Purpose of the Study:

  • To present an optimized super-selective ASL tagging scheme.
  • To measure and evaluate the labeling efficiency of this super-selective ASL approach.
  • To assess the impact of labeling efficiency on cerebral blood flow quantification, especially when the labeling spot deviates from the target artery.

Main Methods:

  • Developed and implemented an optimized super-selective ASL tagging scheme.
  • Measured labeling efficiency using quantitative phase-contrast angiography of the tagged artery and flow territory volume.
  • Compared measured efficiencies with simulations and evaluated cerebral blood flow accuracy with shifted labeling foci.

Main Results:

  • The study presents an optimized super-selective ASL method with measured labeling efficiencies.
  • Cerebral blood flow quantification remained accurate despite shifts in the labeling focus (up to 3 mm), provided labeling efficiency was considered.
  • Signal-to-noise ratio (SNR) was expectedly lower with focus shifts but did not compromise accuracy when efficiency was accounted for.

Conclusions:

  • Measuring labeling efficiency is essential for accurate super-selective ASL perfusion quantification.
  • Accounting for measured labeling efficiency prevents false results and ensures reliable cerebral blood flow values.
  • The optimized super-selective ASL approach demonstrates robustness in maintaining accuracy even with minor positional deviations.

Exercise directions :: According to the study summary, up to how far could the labeling focus shift while cerebral blood flow quantification stayed accurate? Rely only on the study summary; the material is not needed.

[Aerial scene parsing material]
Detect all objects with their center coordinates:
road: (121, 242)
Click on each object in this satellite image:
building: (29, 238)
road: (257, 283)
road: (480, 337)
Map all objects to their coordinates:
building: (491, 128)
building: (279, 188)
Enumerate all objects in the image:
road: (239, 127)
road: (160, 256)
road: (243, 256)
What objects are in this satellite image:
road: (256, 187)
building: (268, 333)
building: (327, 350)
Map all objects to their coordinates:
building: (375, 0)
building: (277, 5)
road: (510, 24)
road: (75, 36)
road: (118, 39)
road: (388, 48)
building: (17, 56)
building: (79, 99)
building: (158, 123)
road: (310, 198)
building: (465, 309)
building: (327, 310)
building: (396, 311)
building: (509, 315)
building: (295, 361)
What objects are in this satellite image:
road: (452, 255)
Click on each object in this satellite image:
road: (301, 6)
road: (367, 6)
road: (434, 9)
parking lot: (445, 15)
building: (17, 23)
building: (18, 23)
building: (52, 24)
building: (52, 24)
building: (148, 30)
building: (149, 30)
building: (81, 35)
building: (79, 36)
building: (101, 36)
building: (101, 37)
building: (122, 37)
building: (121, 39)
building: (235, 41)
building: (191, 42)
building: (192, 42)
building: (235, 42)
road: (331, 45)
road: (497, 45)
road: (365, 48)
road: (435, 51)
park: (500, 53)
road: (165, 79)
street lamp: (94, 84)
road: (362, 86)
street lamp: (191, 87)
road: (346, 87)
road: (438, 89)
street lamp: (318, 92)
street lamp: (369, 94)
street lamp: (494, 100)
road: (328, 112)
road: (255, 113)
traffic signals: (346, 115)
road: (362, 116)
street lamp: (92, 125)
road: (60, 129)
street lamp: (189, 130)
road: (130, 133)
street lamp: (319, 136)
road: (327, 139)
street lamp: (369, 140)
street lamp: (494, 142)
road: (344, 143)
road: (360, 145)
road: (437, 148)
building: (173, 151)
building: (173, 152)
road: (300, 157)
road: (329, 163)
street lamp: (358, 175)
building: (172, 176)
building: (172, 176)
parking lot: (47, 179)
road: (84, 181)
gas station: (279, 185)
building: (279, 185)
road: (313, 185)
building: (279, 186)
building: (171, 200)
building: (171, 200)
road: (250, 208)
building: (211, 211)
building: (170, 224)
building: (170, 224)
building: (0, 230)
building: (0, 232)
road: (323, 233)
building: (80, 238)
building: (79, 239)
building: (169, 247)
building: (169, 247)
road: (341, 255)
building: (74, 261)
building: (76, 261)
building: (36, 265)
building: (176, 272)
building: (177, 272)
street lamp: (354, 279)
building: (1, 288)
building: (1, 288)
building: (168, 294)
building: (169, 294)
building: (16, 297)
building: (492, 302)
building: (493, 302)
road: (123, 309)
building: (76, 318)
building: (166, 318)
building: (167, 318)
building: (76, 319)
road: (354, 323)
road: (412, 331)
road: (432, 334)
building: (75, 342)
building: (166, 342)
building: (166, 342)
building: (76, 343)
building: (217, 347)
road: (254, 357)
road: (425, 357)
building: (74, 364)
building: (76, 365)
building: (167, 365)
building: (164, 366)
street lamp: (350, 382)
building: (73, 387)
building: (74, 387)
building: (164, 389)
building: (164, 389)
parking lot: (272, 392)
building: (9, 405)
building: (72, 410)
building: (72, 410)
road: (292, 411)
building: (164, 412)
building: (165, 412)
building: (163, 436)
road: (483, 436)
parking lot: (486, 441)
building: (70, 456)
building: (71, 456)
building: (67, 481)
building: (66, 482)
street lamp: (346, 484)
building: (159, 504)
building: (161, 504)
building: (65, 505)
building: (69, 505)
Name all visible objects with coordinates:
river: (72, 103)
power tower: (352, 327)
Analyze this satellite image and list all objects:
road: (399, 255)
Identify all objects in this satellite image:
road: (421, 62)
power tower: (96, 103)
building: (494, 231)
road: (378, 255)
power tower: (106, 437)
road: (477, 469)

Solution to this task :: Up to 3 mm, provided labeling efficiency was considered.